• _WHAT THE TASK ASKS_
Give back the whole listing verbatim, printing none of its pictures.

• _COLLECTED DATA_
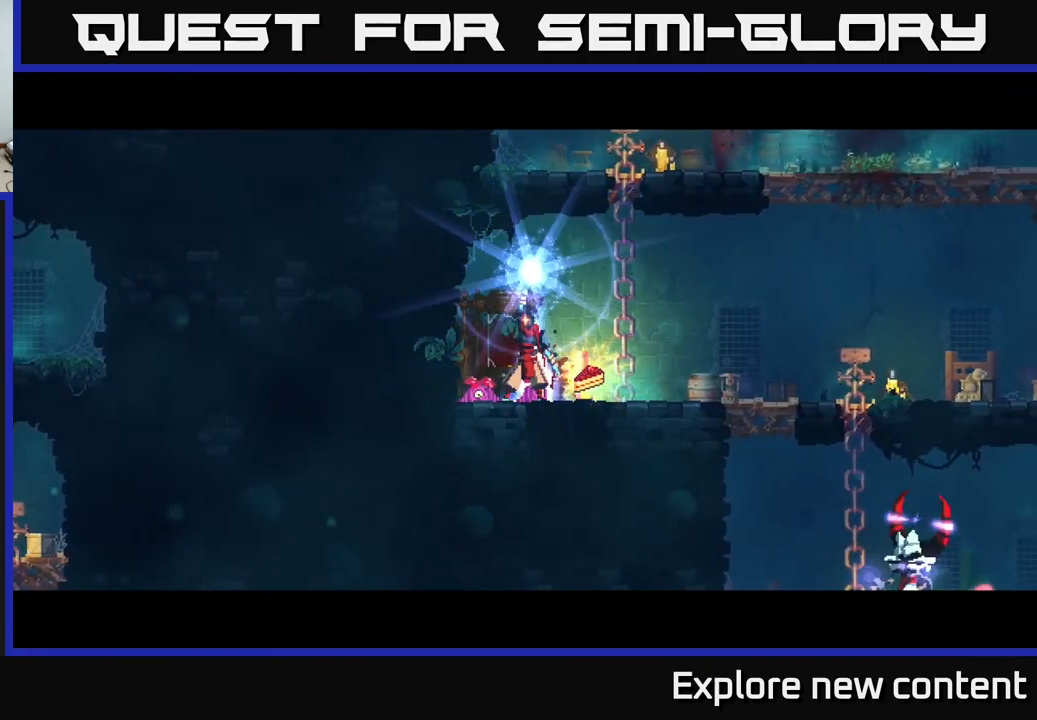
{"buttons": [], "left_stick": "center", "right_stick": "center", "events": [[184, "left_stick", "right"], [450, "left_stick", "center"]]}
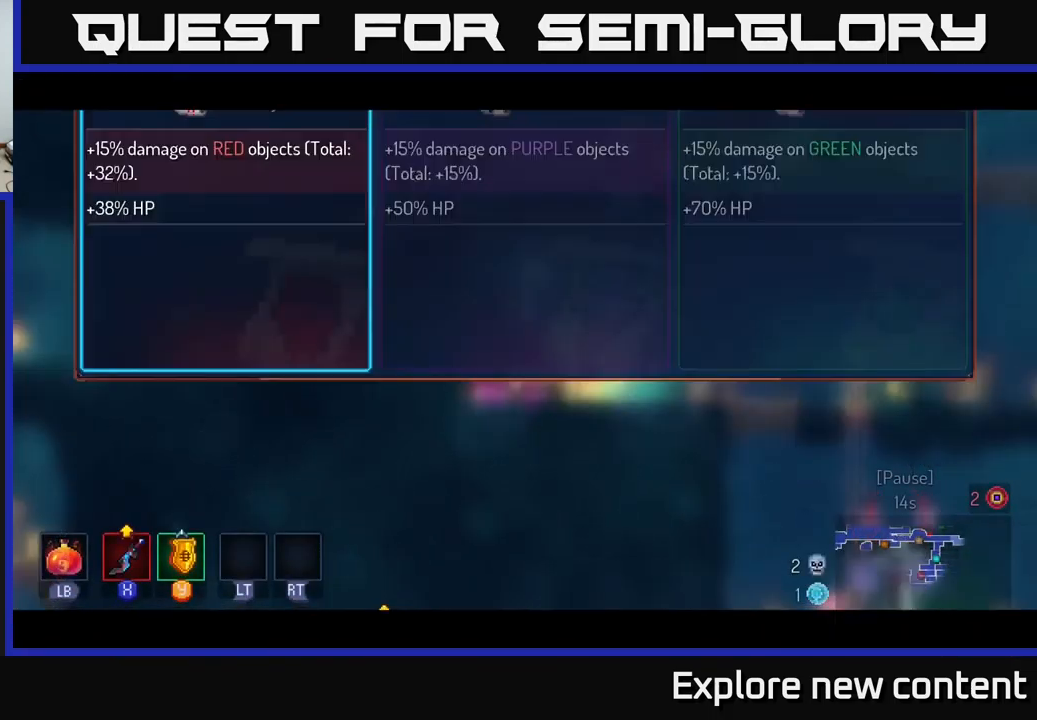
{"buttons": [], "left_stick": "center", "right_stick": "center", "events": []}
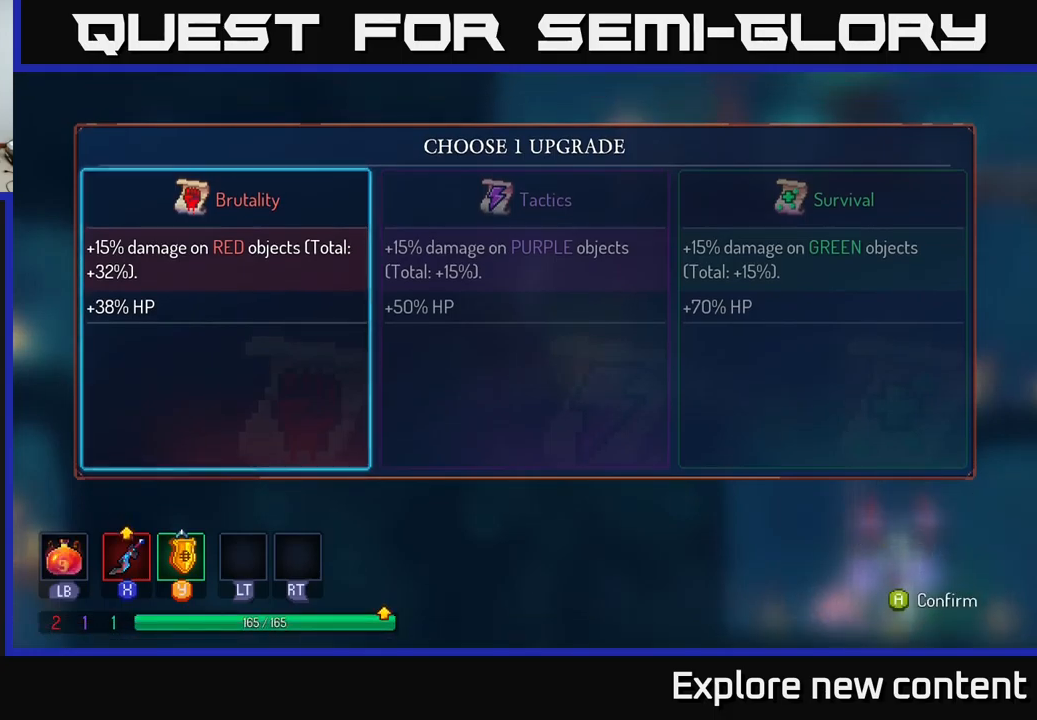
{"buttons": [], "left_stick": "left", "right_stick": "center", "events": [[117, "left_stick", "right"], [300, "left_stick", "center"], [400, "left_stick", "left"]]}
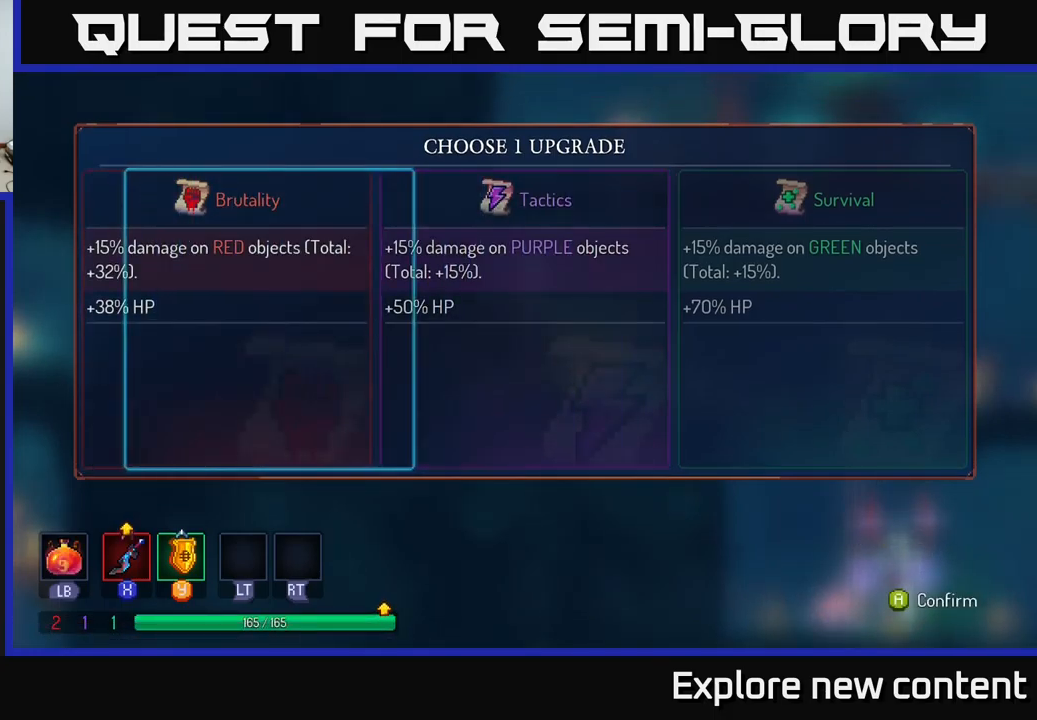
{"buttons": [], "left_stick": "right", "right_stick": "center", "events": [[50, "left_stick", "center"], [133, "A", "down"], [217, "A", "up"], [400, "left_stick", "right"]]}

• _REPLY TO THE TASK_
{"buttons": [], "left_stick": "center", "right_stick": "center", "events": [[184, "left_stick", "right"], [450, "left_stick", "center"]]}
{"buttons": [], "left_stick": "center", "right_stick": "center", "events": []}
{"buttons": [], "left_stick": "left", "right_stick": "center", "events": [[117, "left_stick", "right"], [300, "left_stick", "center"], [400, "left_stick", "left"]]}
{"buttons": [], "left_stick": "right", "right_stick": "center", "events": [[50, "left_stick", "center"], [133, "A", "down"], [217, "A", "up"], [400, "left_stick", "right"]]}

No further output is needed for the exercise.